──────── Raw records ────────
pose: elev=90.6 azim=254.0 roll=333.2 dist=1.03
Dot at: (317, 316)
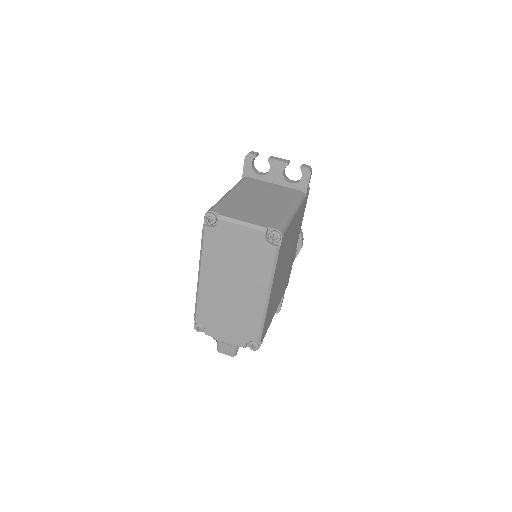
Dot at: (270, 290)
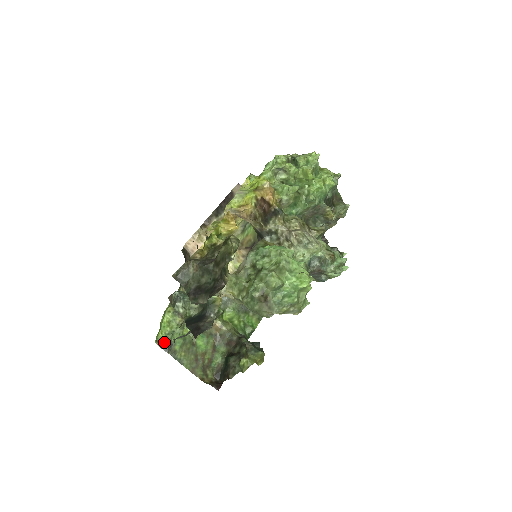
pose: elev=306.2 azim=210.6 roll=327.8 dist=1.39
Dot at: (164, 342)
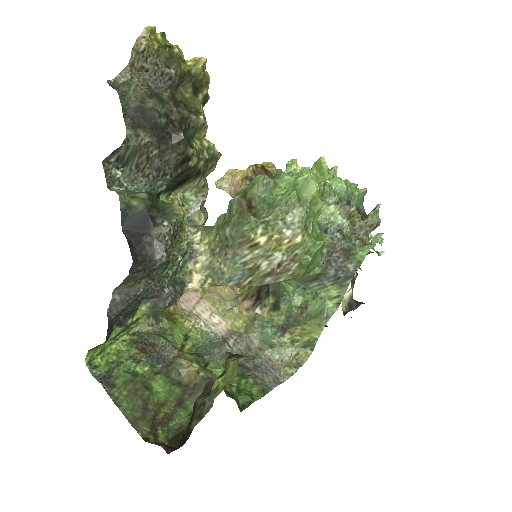
Dot at: (101, 370)
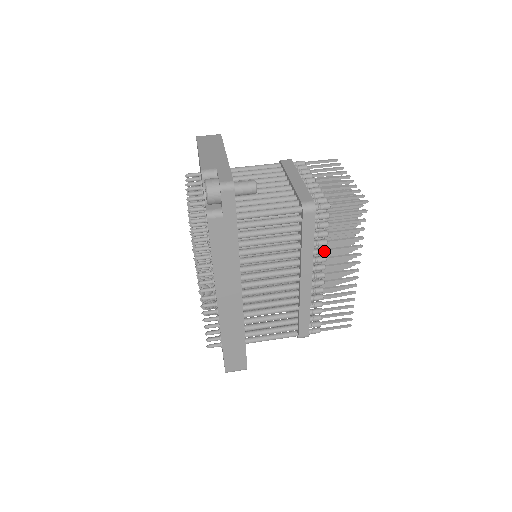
────────
Challenge:
Copy every line of the items above word for word, leaving the pictures out of your answer.

Solved problem:
pose: elev=90.6 azim=254.0 roll=333.2 dist=1.03
Dot at: (317, 316)
Dot at: (270, 290)
pose: elev=306.2 azim=210.6 roll=327.8 dist=1.39
Dot at: (164, 342)
Dot at: (101, 370)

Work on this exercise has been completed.